Some of us who, like me, have had cancer and are now living with both its aftermath and the possibilities of its return, recognise that for the last couple of decades of our lives cancer becomes a long-term condition. That’s not to say that it’s not very acute as well, but keeping on top of life experiences that may help it return is a form of secondary prevention.

This is true for many diseases.

Strokes are awful. Second strokes are worse.

Getting diabetes is very bad, but losing a limb because of it is a disaster.

COPD can really slow you down but needing daily oxygen is worse.

Depression can be very debilitating but being depressed for a year is hell.

In every one of the main disease groups, secondary prevention can help to improve the lives that people lead.  For me that is the core aim of the practice of secondary prevention within the NHS. All of those clinical patient hours that could be spent increasing capacity of the patient to self-manage their health care. How many of them actually do?

And this work is the main business of the NHS. Consultations with people with long-term conditions make up about two thirds of what it does. Let’s say that’s 660,000 consultations s day. Let’s say that on average they are 15 minutes long. How many of those important 165,000 hours every day are spent on the crucial activity of increasing the power of patients to look after themselves? (For me the whole purpose of secondary prevention.) Do I, at the end of many of those consultations, have any more capacity to look after my condition than I did at the beginning?

This issue is central to the need to increase resources that the NHS has available to better manage long-term conditions. Let’s say that, over the next decade, we want to increase the capacity of everyone with a long-term condition to better self-manage it. Using these consultations would be a part of that process, adding considerably to the resources that the NHS has available for that purpose.

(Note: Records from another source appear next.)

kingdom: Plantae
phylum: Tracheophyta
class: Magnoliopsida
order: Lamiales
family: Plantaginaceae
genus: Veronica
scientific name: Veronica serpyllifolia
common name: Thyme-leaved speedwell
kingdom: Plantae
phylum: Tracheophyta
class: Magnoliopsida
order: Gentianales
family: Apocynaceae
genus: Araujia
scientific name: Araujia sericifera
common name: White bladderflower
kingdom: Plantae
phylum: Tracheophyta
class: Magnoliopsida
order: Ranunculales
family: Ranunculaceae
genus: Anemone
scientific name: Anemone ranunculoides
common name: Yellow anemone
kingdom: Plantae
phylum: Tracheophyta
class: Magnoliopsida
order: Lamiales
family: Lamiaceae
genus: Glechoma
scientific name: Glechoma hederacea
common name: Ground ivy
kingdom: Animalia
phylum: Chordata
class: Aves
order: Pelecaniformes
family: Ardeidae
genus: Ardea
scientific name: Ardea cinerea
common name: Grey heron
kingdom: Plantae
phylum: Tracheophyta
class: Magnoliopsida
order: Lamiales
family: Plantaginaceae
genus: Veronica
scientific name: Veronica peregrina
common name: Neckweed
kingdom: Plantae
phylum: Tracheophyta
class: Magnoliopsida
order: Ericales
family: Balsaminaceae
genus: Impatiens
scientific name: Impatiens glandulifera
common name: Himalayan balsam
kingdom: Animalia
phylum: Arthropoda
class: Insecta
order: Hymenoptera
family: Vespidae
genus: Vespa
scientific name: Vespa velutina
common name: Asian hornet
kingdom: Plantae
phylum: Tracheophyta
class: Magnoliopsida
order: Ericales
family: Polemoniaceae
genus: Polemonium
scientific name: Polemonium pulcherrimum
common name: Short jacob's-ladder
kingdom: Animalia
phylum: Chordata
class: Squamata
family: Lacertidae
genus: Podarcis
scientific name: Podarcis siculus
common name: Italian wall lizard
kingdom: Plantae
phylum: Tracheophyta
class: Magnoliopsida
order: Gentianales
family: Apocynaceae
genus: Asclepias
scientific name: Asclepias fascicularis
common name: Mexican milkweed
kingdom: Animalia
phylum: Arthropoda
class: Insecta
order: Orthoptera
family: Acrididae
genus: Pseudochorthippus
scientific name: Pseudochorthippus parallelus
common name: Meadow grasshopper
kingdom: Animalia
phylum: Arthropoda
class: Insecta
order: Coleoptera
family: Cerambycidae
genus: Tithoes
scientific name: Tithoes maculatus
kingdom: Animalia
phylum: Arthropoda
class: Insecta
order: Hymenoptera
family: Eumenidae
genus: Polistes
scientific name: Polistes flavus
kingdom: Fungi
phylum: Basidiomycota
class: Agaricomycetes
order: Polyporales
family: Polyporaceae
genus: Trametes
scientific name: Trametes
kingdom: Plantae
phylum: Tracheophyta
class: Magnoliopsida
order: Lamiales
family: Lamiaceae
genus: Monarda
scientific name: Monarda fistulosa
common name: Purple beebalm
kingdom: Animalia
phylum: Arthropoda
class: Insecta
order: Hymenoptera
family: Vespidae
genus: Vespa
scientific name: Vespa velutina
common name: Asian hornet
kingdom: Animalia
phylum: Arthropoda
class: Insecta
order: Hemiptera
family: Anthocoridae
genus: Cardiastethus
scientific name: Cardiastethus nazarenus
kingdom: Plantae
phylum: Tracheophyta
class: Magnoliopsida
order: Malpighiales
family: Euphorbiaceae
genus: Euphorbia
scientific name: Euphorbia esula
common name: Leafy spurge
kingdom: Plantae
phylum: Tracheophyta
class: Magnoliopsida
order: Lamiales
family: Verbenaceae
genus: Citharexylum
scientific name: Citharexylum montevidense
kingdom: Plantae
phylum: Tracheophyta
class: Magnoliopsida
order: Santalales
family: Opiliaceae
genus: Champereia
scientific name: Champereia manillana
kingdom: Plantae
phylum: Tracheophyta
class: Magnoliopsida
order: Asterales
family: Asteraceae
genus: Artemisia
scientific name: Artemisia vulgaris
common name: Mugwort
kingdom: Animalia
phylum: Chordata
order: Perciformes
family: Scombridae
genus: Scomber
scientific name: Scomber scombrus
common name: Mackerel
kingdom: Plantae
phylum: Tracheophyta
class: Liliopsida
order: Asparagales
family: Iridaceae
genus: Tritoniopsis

If this is what we would like NHS efforts on secondary prevention to achieve, my chosen vehicle to spread that practice would be the various patient organisations for the different disease pathways.

What are the two interventions they would recommend for their patients in improving their capacity to self-manage? How would they determine whether these had or had not happened? Could they work with NICE, and the CQC to ensure that the regulator establishes these activities as everyday events?  How to encourage them to ensure they take place?

We would do much better working with patient organisations as the active component of spread than having any expectation that NHSE can make this happen by performance management. (All together now! – What does performance management not do? – manage performance).       

Of course, for some of these diseases, activities needed as a part of secondary prevention – say blood pressure control and depression – would be similar. We might find that the importance of ‘getting out more’ means that social prescription would be beneficial for a number of different conditions.

Since patient groups now often work together I wouldn’t be surprised if there wasn’t already agreement about some of these being necessary actions to improve secondary prevention.

Empowering patients and their organisations to play a role in their spread would not only improve health care but would put in some of the hard yards that we need to make over the next decade if we are to increase patient power in the day-to-day work of the NHS.